The ASIC is currently taking steps to combat illegal phoenix activity. The ASIC has advised “illegal phoenix activity is a serious crime and may result in company officers (directors and secretaries) being imprisoned.
The ASIC defines illegal phoenix activity as:-
Illegal phoenix activity involves the intentional transfer of assets from an indebted company to a new company to avoid paying creditors, tax or employee entitlements.
The directors leave the debts with the old company, often placing that company into administration or liquidation, leaving no assets to pay creditors.
Meanwhile, a new company, often operated by the same directors and in the same industry as the old company, continues the business under a new structure. By engaging in this illegal practice, the directors avoid paying debts that are owed to creditors, employees and statutory bodies (e.g. the ATO).
In circumstances where the ASIC identifies illegal phoenix activity it may commence enforcement action against company officers, including prosecuting officers for breaches of their duties under the Corporations Act 2001 (Cth) or disqualifying directors from managing corporations for a period of time.
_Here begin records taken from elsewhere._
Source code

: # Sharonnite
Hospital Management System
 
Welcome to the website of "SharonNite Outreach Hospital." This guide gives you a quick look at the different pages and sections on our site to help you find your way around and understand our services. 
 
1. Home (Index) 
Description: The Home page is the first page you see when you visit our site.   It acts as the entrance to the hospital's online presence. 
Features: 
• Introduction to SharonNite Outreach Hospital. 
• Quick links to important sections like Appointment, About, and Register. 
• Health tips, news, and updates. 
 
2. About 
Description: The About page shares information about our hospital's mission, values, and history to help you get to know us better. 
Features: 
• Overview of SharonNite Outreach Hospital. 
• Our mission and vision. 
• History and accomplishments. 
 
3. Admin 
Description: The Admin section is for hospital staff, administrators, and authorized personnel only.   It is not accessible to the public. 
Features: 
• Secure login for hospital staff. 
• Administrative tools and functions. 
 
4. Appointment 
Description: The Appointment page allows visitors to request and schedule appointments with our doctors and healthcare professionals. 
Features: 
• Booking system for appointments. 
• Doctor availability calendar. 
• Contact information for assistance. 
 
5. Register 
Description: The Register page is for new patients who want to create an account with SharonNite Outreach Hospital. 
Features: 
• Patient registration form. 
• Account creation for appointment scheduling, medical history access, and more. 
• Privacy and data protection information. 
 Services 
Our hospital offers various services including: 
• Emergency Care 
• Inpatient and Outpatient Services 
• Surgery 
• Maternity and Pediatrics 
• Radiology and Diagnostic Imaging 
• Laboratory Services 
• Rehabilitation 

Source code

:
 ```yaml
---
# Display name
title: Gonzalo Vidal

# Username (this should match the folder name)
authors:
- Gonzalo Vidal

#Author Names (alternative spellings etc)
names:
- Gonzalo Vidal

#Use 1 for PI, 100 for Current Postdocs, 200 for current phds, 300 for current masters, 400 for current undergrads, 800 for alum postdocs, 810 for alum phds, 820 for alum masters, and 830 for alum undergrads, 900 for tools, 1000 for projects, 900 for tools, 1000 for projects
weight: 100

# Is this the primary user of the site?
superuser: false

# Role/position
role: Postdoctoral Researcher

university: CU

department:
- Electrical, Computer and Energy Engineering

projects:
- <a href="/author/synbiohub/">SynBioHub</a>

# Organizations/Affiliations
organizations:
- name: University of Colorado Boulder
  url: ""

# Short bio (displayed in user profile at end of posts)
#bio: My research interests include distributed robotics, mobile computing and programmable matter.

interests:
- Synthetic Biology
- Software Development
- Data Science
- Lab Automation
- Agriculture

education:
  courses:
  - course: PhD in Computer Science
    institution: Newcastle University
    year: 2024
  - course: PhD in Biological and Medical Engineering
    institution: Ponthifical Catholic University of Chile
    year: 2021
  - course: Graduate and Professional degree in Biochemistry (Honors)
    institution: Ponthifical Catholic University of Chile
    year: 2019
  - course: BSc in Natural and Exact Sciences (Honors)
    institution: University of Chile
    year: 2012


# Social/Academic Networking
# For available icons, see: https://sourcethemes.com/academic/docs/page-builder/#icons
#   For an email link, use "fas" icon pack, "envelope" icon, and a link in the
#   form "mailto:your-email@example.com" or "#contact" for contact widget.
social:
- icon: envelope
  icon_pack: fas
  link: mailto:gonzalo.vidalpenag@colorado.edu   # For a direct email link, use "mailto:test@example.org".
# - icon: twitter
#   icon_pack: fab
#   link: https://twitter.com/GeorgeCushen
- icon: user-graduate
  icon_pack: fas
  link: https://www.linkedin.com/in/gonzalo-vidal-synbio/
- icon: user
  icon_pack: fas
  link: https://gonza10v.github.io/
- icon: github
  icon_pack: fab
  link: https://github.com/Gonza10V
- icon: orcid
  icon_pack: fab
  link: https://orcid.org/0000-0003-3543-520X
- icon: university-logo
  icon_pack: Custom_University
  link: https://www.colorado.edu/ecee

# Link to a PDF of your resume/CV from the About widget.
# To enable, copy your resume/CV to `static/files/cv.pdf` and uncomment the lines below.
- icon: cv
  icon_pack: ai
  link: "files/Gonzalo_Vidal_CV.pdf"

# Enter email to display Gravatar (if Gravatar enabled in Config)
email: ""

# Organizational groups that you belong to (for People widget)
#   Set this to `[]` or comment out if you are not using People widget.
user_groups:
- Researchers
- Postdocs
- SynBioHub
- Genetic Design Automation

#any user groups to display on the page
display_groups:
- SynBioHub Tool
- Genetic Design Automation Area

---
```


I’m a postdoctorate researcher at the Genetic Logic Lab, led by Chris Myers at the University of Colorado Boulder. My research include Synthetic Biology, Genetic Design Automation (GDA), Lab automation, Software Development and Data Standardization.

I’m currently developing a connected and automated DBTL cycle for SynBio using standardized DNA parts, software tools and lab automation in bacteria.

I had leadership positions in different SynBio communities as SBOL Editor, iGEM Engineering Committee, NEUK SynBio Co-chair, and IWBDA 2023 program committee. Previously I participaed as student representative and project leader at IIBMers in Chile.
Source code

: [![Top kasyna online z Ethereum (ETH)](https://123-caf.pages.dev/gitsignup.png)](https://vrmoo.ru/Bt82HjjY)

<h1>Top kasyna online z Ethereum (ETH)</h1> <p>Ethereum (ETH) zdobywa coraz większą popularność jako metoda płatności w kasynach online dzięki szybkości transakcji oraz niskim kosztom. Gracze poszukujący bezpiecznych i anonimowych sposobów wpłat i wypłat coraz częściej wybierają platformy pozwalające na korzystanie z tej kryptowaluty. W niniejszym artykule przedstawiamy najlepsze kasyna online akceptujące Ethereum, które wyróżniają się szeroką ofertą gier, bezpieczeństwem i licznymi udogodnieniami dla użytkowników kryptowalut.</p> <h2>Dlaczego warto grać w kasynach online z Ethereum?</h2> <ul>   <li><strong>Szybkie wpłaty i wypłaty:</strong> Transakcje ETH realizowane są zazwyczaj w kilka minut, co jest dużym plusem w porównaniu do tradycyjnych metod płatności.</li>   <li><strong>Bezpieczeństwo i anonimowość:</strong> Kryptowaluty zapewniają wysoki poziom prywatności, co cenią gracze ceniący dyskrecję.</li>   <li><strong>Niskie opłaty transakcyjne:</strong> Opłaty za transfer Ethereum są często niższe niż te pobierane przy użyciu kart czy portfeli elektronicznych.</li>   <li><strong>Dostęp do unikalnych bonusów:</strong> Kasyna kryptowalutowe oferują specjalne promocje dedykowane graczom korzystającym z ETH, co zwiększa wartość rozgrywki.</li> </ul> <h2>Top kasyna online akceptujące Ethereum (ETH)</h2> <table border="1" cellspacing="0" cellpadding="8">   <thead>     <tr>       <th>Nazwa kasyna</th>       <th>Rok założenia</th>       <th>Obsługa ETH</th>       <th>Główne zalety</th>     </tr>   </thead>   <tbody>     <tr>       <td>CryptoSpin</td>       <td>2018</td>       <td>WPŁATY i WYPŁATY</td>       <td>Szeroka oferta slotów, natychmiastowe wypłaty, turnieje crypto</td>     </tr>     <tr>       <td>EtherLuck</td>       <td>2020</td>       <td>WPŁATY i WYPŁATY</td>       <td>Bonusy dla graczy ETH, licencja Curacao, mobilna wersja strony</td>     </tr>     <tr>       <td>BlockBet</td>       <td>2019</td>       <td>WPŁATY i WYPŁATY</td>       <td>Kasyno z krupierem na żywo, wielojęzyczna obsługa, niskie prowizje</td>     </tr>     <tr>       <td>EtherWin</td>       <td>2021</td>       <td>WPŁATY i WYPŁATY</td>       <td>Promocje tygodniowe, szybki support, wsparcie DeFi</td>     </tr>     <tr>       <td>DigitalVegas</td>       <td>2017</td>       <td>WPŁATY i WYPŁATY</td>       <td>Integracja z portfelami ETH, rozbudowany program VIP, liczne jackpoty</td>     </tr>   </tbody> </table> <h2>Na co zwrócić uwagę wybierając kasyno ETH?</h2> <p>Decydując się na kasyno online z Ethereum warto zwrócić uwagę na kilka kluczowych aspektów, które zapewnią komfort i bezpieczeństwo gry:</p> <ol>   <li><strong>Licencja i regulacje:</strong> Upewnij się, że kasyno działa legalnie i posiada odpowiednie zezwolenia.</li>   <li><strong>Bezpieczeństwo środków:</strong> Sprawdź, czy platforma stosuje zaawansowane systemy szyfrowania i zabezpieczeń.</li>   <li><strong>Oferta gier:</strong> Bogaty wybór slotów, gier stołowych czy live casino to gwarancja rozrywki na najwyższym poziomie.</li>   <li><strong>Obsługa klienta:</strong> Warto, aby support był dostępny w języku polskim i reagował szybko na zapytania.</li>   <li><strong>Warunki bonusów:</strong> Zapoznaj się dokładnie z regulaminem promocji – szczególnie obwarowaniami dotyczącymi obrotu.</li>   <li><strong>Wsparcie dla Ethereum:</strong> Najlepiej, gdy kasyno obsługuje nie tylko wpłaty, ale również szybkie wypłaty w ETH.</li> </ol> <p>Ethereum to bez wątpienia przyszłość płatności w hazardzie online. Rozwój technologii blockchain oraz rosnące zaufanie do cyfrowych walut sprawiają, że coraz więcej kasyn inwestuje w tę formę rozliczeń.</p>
Company directors should note that not all transfers of assets between companies will be classified as illegal phoenix activity and if a transfer is done appropriately, including being for valuable current consideration, a transfer of assets may not result in a director breaching his or her duties and the transaction may not be voidable in the result of liquidation. However, company directors should obtain appropriate advice from a qualified professional prior to entering into any such transaction.